Beiträge von Cnaeus Fabius Torquatus

    Dicht an meinem persönlichen Häppchenträger stehend verfolgte ich gespannt die Ankündigung des Kaisers bezüglich seiner großen Rede vor dem Senat. Sicher war es von Vorteil, wenn ich einige persönliche Anliegen oder Anliegen meiner Freunde in diese einbrachte - für den Moment wollte ich mich aber nicht damit beschäftigen, sondern ergötzte mich weiter am vollmundigen Wein und bediente mich gierig an den deliziösen Häppchen.

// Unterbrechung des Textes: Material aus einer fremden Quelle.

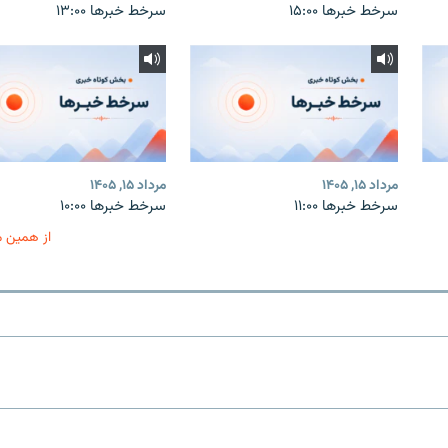
سرخط خبرها ۱۵:۰۰
سرخط خبرها ۱۳:۰۰
مرداد ۱۵, ۱۴۰۵
مرداد ۱۵, ۱۴۰۵
سرخط خبرها ۱۱:۰۰
سرخط خبرها ۱۰:۰۰
از همین 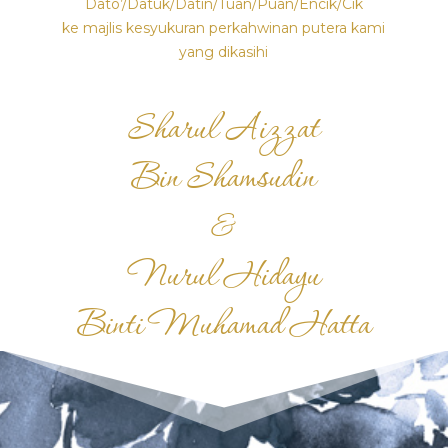
Dato’/Datuk/Datin/Tuan/Puan/Encik/Cik
ke majlis kesyukuran perkahwinan putera kami
yang dikasihi
Sharul Aizzat
Bin Shamsudin
&
Nurul Hidayu
Binti Muhamad Hatta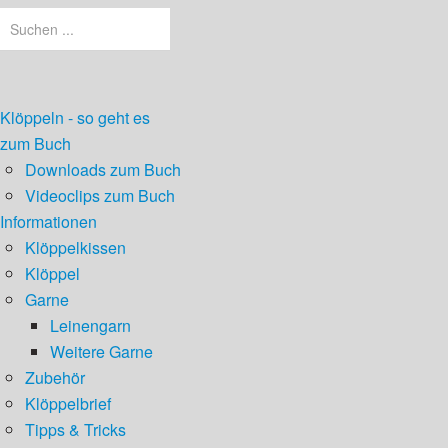
Klöppeln - so geht es
zum Buch
Downloads zum Buch
Videoclips zum Buch
Informationen
Klöppelkissen
Klöppel
Garne
Leinengarn
Weitere Garne
Zubehör
Klöppelbrief
Tipps & Tricks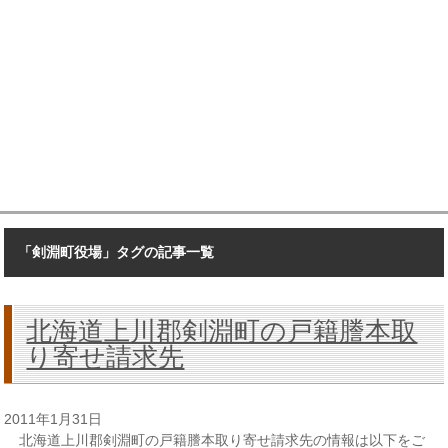
「剣淵町役場」タグの記事一覧
北海道上川郡剣淵町の戸籍謄本取
り寄せ請求先
2011年1月31日
北海道上川郡剣淵町の戸籍謄本取り寄せ請求先の情報は以下をご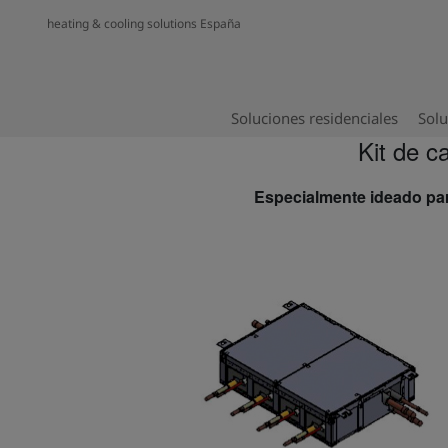
heating & cooling solutions España
Soluciones residenciales
Solu
Kit de c
Especialmente ideado para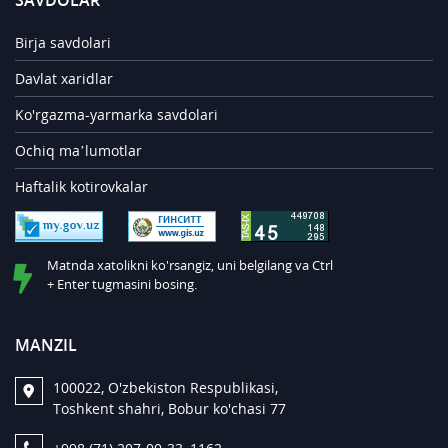
SAVDOLAR
Birja savdolari
Davlat xaridlar
Ko'rgazma-yarmarka savdolari
Ochiq ma’lumotlar
Haftalik kotirovkalar
Matnda xatolikni ko'rsangiz, uni belgilang va Ctrl
+ Enter tugmasini bosing.
MANZIL
100022, O'zbekiston Respublikasi,
Toshkent shahri, Bobur ko'chasi 77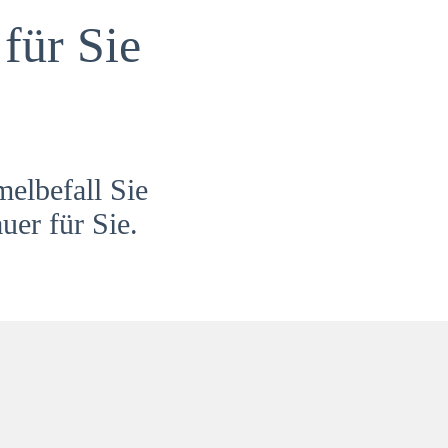
für Sie
melbefall Sie
uer für Sie.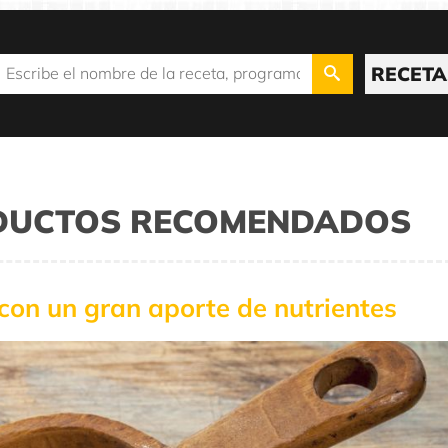
RECETA
ODUCTOS RECOMENDADOS
e con un gran aporte de nutrientes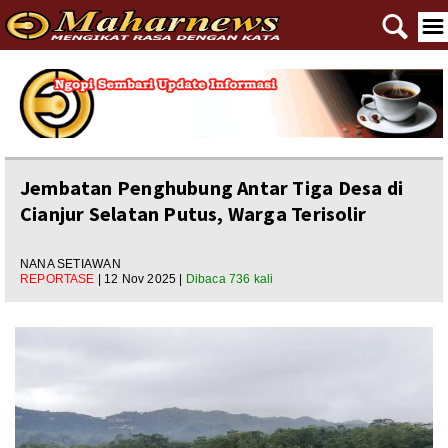
🔍
☰
Home
Reportase
Nasional
Jembatan Penghubung Antar Tiga Desa di
Cianjur Selatan Putus, Warga Terisolir
Editorial
Ngewangkong
NANA SETIAWAN
REPORTASE
| 12 Nov 2025 |
Dibaca 736 kali
Ragam
Asal Usul
Polpem
Pilkada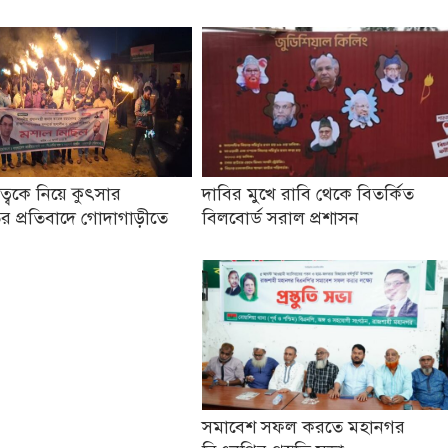
তৃত্বকে নিয়ে কুৎসার
দাবির মুখে রাবি থেকে বিতর্কিত
র প্রতিবাদে গোদাগাড়ীতে
বিলবোর্ড সরাল প্রশাসন
সমাবেশ সফল করতে মহানগর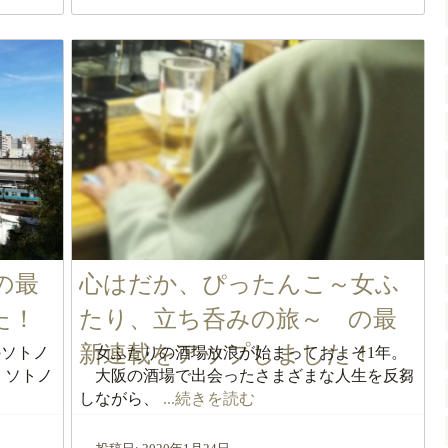
の最
心はだか、ぴったんこ～女ふ
た！
たり、立ち呑みの旅～ の最
新連載をアップしました！
ソトノ
女ふたりの酒場放浪が始まっておよそ1年。
、ソトノ
大阪の酒場で出会ったさまざまな人生を反芻
しながら、
...続きを読む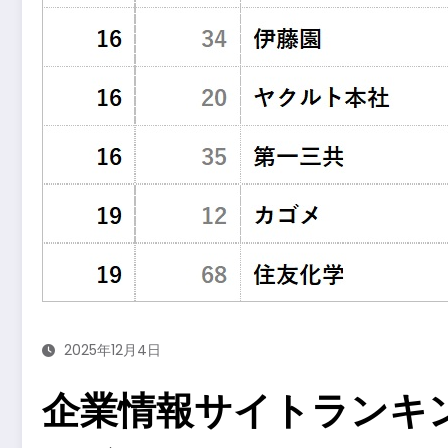
2025年12月4日
企業情報サイトランキン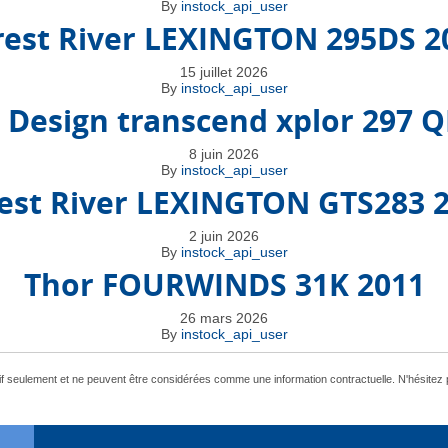
By
instock_api_user
rest River LEXINGTON 295DS 2
15 juillet 2026
By
instock_api_user
 Design transcend xplor 297 Q
8 juin 2026
By
instock_api_user
est River LEXINGTON GTS283 
2 juin 2026
By
instock_api_user
Thor FOURWINDS 31K 2011
26 mars 2026
By
instock_api_user
tif seulement et ne peuvent être considérées comme une information contractuelle. N'hésitez 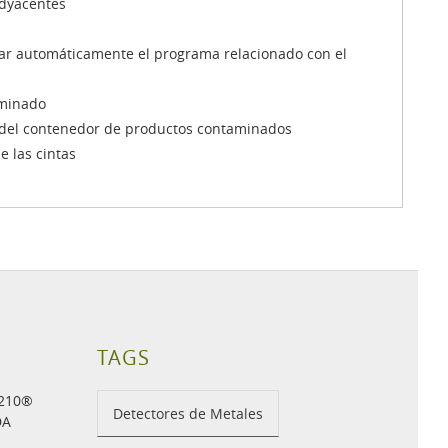
adyacentes
nar automáticamente el programa relacionado con el
aminado
io del contenedor de productos contaminados
e las cintas
TAGS
H210®
Detectores de Metales
DA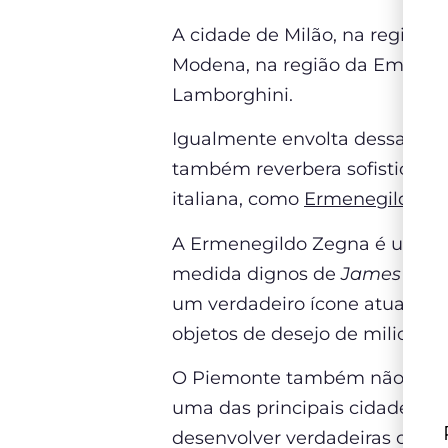
A cidade de Milão, na região d
Modena, na região da Emilia-R
Lamborghini.
Igualmente envolta dessa atmo
também reverbera sofisticação
italiana, como
Ermenegildo Z
A Ermenegildo Zegna é uma m
medida dignos de
James Bon
um verdadeiro ícone atual do
objetos de desejo de milionári
O Piemonte também não fica pa
uma das principais cidades da
desenvolver verdadeiras obras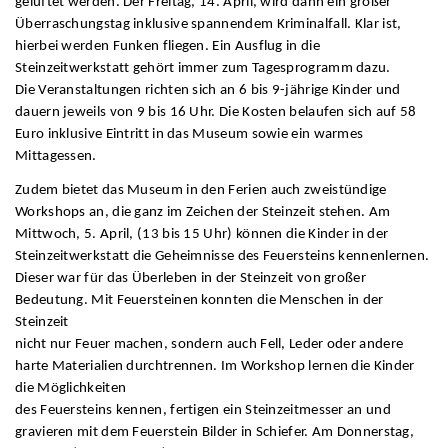
gelüftet werden. Der Freitag, 14. April, wird dann ein großer
Überraschungstag inklusive spannendem Kriminalfall. Klar ist,
hierbei werden Funken fliegen. Ein Ausflug in die
Steinzeitwerkstatt gehört immer zum Tagesprogramm dazu.
Die Veranstaltungen richten sich an 6 bis 9-jährige Kinder und
dauern jeweils von 9 bis 16 Uhr. Die Kosten belaufen sich auf 58
Euro inklusive Eintritt in das Museum sowie ein warmes
Mittagessen.
Zudem bietet das Museum in den Ferien auch zweistündige
Workshops an, die ganz im Zeichen der Steinzeit stehen. Am
Mittwoch, 5. April, (13 bis 15 Uhr) können die Kinder in der
Steinzeitwerkstatt die Geheimnisse des Feuersteins kennenlernen.
Dieser war für das Überleben in der Steinzeit von großer
Bedeutung. Mit Feuersteinen konnten die Menschen in der
Steinzeit
nicht nur Feuer machen, sondern auch Fell, Leder oder andere
harte Materialien durchtrennen. Im Workshop lernen die Kinder
die Möglichkeiten
des Feuersteins kennen, fertigen ein Steinzeitmesser an und
gravieren mit dem Feuerstein Bilder in Schiefer. Am Donnerstag,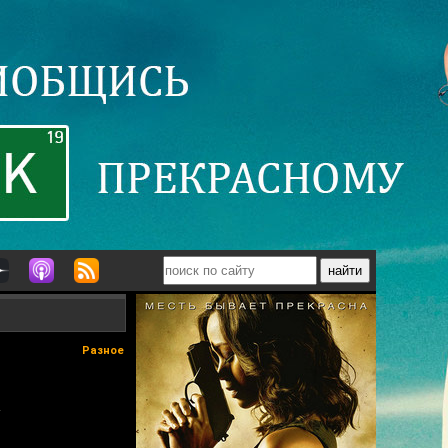
Разное
.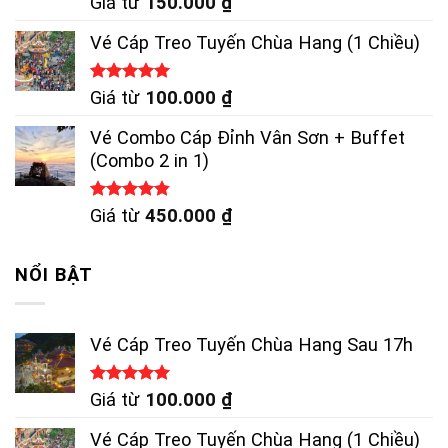
Giá từ
150.000
₫
hạng
5.00
5 sao
Vé Cáp Treo Tuyến Chùa Hang (1 Chiều)
Được xếp
Giá từ
100.000
₫
hạng
5.00
5 sao
Vé Combo Cáp Đỉnh Vân Sơn + Buffet
(Combo 2 in 1)
Được xếp
Giá từ
450.000
₫
hạng
4.83
5 sao
NỔI BẬT
Vé Cáp Treo Tuyến Chùa Hang Sau 17h
Được xếp
Giá từ
100.000
₫
hạng
5.00
5 sao
Vé Cáp Treo Tuyến Chùa Hang (1 Chiều)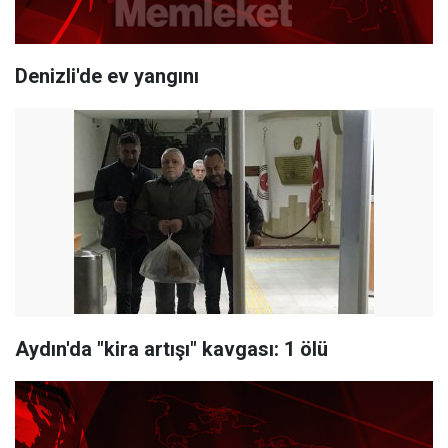
Denizli'de ev yangını
Aydın'da "kira artışı" kavgası: 1 ölü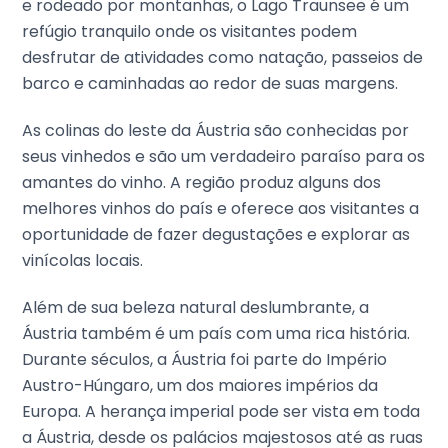
e rodeado por montanhas, o Lago Traunsee é um
refúgio tranquilo onde os visitantes podem
desfrutar de atividades como natação, passeios de
barco e caminhadas ao redor de suas margens.
As colinas do leste da Áustria são conhecidas por
seus vinhedos e são um verdadeiro paraíso para os
amantes do vinho. A região produz alguns dos
melhores vinhos do país e oferece aos visitantes a
oportunidade de fazer degustações e explorar as
vinícolas locais.
Além de sua beleza natural deslumbrante, a
Áustria também é um país com uma rica história.
Durante séculos, a Áustria foi parte do Império
Austro-Húngaro, um dos maiores impérios da
Europa. A herança imperial pode ser vista em toda
a Áustria, desde os palácios majestosos até as ruas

Sodann begegnete mir aber der Blick des Princeps, der mich wie ein Wachhund aufschauen ließ. Ich legte ein angebissenes Häppchen zurück auf das Tablett des Sklaventrägers und wandte mich umgehend zum Aquilier.

    »Mein Kaiser.«

    Ich blickte etwas verblüfft drein, als der mir Unbekannte aber doch Geläufige meine Beförderung als Trinkanlass offenbarte. Um meine Beförderung zum a libellis, die ich so ersehnte, konnte es sich wohl kaum handeln, denn die würde mir sicher der Kaiser höchstselbst vortragen. Es musste sich also um einen Weggenossen aus alten Tagen handeln.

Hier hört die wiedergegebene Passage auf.